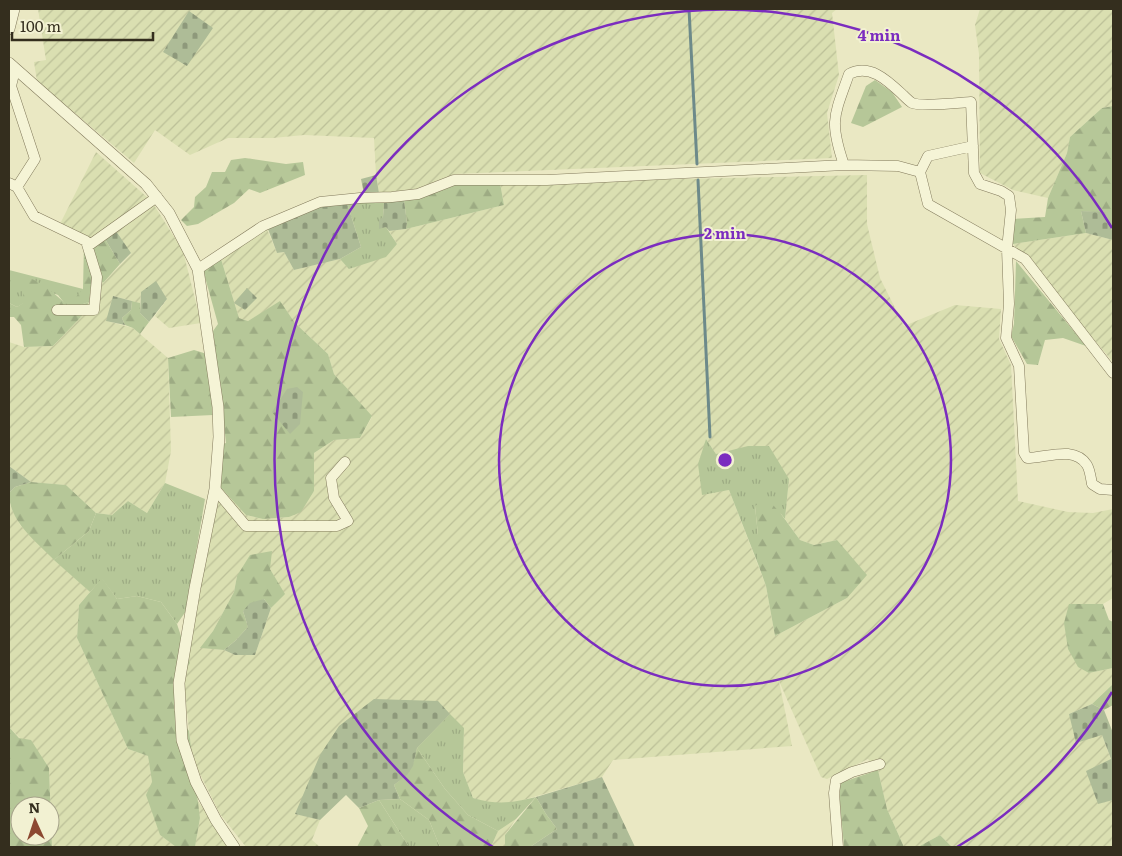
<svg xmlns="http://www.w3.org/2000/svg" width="1122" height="856" font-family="Literata,serif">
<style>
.farmland{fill:url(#farmland-furrows);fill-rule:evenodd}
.grass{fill:url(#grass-tufts)}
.forest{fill:url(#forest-firs);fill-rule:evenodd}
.cemetery{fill:url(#cemetery-stones)}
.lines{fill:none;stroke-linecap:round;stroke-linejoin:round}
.stream{stroke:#6d8a8a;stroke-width:3}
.minor-casing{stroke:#827a5c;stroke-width:11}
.tertiary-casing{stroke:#827a5c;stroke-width:12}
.minor{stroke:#f5f4d6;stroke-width:10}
.tertiary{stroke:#f5f4d6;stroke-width:11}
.ring{fill:none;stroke:#7b2cbf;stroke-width:2.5}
.centre{fill:#7b2cbf;stroke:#f2f1d2;stroke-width:2.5}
.ring-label{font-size:15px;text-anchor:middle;font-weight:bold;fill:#7b2cbf;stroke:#f2f1d2;stroke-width:4;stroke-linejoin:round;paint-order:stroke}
</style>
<defs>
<pattern id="farmland-furrows" width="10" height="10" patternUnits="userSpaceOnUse" patternTransform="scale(1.25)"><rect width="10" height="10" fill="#dadfb1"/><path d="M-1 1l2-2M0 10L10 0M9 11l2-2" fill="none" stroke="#bcc098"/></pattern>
<pattern id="grass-tufts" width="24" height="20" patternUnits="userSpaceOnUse" patternTransform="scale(1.25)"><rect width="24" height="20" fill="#b6c798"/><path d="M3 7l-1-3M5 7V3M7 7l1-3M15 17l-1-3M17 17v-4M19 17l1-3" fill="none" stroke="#9dab83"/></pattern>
<pattern id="forest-firs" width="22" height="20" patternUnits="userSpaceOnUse" patternTransform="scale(1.25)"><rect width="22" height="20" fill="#b6c798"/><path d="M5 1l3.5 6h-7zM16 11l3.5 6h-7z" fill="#9dab83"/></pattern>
<pattern id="cemetery-stones" width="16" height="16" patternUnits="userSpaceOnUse" patternTransform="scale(1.25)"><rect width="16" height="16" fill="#aebc97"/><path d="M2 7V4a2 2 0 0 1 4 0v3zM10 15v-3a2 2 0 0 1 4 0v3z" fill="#8e997b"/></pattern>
</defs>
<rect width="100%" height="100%" fill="#eae8c3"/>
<path class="farmland" d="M38,9H837L832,13L839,75L827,113L832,158L455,174L414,190L379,193L376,175L374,138L304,135L273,138H228L190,155L155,130L134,163L37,81L34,62L46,60Z
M980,9H1113V106L1102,108L1070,137L1067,153L1048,198L1013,190L980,173L979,54L975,25Z
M96,152L148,198L89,241L60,224Z
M867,175V224L880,278L904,326L955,305L1001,309L999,339L1011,365L1018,501L1068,512L1093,513L1113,509V598L1103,604H1069L1089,673L1113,668V684L1092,704L1069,714L1102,735L1111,760L1087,771L1098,803L1113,800V847H952L940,835L918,847H904L887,809L878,770L868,759L827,779L821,777L779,681L792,746L613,760L602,777L513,803H489L473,798L463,772L464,728L296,814L320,820L312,840L320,847H246L220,814L192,758L185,694L175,690L186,653L221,488L246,515L263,519L289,517L314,491V453L334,440L360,438L372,417L334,374L328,354L295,323L280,302L248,321L239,318L221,259L267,229L277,253L284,252L294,270L340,259L350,269L397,244L389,231L406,229L504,205L500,183ZM706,439L716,454L789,479L785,519L800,540L814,545L837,540L847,598L775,636L766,586L729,490L702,494ZM270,569L284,594L271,608L255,655H235L224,650L201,648L213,631L234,592L237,576Z
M154,205L183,251L201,323L169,328L155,316L167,299L141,292L140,303L113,296L107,321L133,328L168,358L171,451L165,483L147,513L128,501L112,515L96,513L66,485L31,482L9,466V342L24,347L53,346L81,317L89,302L91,286L104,282L131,254L116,231Z
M1086,233L1113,240V362L1013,244Z
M9,503L20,525L90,592L79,605L77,638L128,749L148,756L160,835L176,847H52L49,768L9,727Z
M197,800L232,847H195L200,818Z
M516,819L505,835V847H491L498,831Z"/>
<path class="grass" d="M347,203H384L383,217L380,228L386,227L397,244L386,257L349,269L340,259L361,247Z
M9,270L83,289L77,306L89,302L81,317L65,304L58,295L24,283V303L17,307L9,303Z
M706,439L716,454L748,446H769L789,479L785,519L781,514L755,506L758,535V564L729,490L702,495L698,464Z
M165,483L205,499L186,611L177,624L161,602L137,596L117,599L102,579L90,592L54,560L89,531L96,513L112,515L128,501L147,513Z
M450,714L464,728L463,772L473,798C497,805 512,803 536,797L516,819L498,831L468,815L445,789L417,748Z
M400,799L429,820L440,847H409L379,800Z"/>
<path class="forest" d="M875,80L892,92L902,107L863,127L851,123L866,86Z
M1113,106V233L1105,213L1081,211L1086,233L1013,244L1014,219L1045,217L1048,198L1067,153L1070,137L1102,108Z
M245,158L286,164L303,162L305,175L260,193L249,189L234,203L198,224L187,226L181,220L194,207L195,197L206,187L212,172H225L231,160Z
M500,183L504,205L406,229L407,223L404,200L454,184Z
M105,239L120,264L104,282L91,286L89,302L77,306L76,297L83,289L84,244Z
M221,259L239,318L248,321L280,301L295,323L328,354L334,374L372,416L360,438L334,440L314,453V491L301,512L289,517L263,519L246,515L221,488L215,446L226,443L213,331L218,324L203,270Z
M1016,261L1086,346L1063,338L1045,340L1038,365L1027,364L1011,336L1014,324Z
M30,278C51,287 64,304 81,317L53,346L24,347L21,325L14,317H9V303L17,307L23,303L24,283Z
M132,301L140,303V313L149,322L140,334L133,328L125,325L122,318L131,310Z
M194,350L207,354L213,415L171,417L168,358Z
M31,482L66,485L96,513L89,531L54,560C36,541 9,522 9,493L15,487Z
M767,498L781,514L800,540L814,545L837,540L867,575L847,598L775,636L766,586L758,564V535L755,506Z
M272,551L270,569L285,594L271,608L264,599L243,611L248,627L235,641L224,650L200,648L213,631L234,592L237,576L250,555Z
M102,578L117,599L137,596L161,602L177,624L190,663L175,690L174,710L189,731L200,818L195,847H176L160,835L146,795L152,782L148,756L128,749L77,638L79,605Z
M1069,604H1103L1109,620L1113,622V668L1089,673L1078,667L1068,649L1064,623Z
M1113,684V705L1104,710L1092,704Z
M9,727L19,738L31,740L49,768L52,847H9ZM20,806H50V836H20Z
M417,748L445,789L468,815L498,831L491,847H440L429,820L400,799L394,785C410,772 413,768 417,748Z
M878,770L887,809L904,847H844L840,802V783Z
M536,797L546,814L557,829L530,847H505V835Z
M379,800L409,847H357L368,826L359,808Z
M940,835L952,847H918Z"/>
<path class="cemetery" d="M189,11L213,28L187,66L163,52Z
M376,175L379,193L364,194L361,179Z
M404,200L407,223L406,229L389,231L386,227L379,229V220L383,217L384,203Z
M347,203L361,247L340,259L294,270L284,252L277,253L268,229L316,208Z
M1081,211L1105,212L1113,233V240L1086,233Z
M116,231L131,253L120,264L105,239Z
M156,281L167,299L149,322L140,313L141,292Z
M247,288L257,298L245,310L234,303Z
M113,296L132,301L131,310L122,318L125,325L106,321Z
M297,387L303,392L300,424L290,434L272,412L287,389Z
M9,466L31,482L15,487L9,493Z
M264,599L271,608L255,655H235L224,650L235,641L248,627L243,611L250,603Z
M374,699L438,701L450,714L417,748L413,766L407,775L394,785L400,799L379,800L359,808L346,795L320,820L295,814L320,755L339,726Z
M1092,704L1104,710L1113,733V800L1098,804L1086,771L1111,759L1102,735L1076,743L1069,714Z
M602,777L635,847H530L557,829L546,814L536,797Z"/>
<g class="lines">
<path class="stream" d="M689,9L697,164
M698,180L710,437"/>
<defs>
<path id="minor" d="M844,165C829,121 834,116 849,74C870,63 888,81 903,95C905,97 909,101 912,103C922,107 958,103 971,102L974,173L980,184L1001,191L1009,196L1011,210L1007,249L1009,304L1006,338L1019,366L1024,453L1027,458C1046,458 1074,445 1087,465C1090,470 1091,479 1092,484L1100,489L1113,490
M920,172L928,156L973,146
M9,183L17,187L35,159L11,86L15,70
M17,187L34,216L86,241L97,277L94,310H57
M88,246L157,197
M198,269L263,226L320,202L360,198L392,197L418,194L454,180H547L844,165L898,166L920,172L928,204L1025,259L1113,373
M215,489L246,526H337L348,521L334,498L331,478L345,462
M838,847L834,793L836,780L852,772L880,764"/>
<path id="tertiary" d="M9,29L14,9
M9,63L146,184L169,213L198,269L218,407L219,437L215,489L195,588L179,683L182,740L196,782L216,820L234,847"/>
</defs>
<use href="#minor" class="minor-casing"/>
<use href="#tertiary" class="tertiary-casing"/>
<use href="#minor" class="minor"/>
<use href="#tertiary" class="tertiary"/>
</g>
<g class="ring">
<circle cx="725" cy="460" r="226"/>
<path d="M1112 692A451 451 0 0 1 957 847M493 847A451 451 0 1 1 1112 228"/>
</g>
<circle cx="725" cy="460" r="8" class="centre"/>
<g class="ring-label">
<text x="879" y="41">4 min</text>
<text x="725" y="239">2 min</text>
</g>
<rect width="1122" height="856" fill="none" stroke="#342e1e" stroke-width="20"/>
<g transform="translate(35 821) rotate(357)"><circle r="24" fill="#f2f1d2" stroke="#a6a38a"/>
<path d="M0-4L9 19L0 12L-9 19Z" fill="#8c4831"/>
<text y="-8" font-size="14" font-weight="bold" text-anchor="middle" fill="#342e1e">N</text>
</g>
<path d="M12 32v8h141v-8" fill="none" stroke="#342e1e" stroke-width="2.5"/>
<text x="20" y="32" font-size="15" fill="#342e1e" stroke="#f2f1d2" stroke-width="4" paint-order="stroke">100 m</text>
</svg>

○ ○ ○ ○

What you need to do: For every line in the listing above that mentions the word "casing", make a copy.

Reply:
.minor-casing{stroke:#827a5c;stroke-width:11}
.tertiary-casing{stroke:#827a5c;stroke-width:12}
<use href="#minor" class="minor-casing"/>
<use href="#tertiary" class="tertiary-casing"/>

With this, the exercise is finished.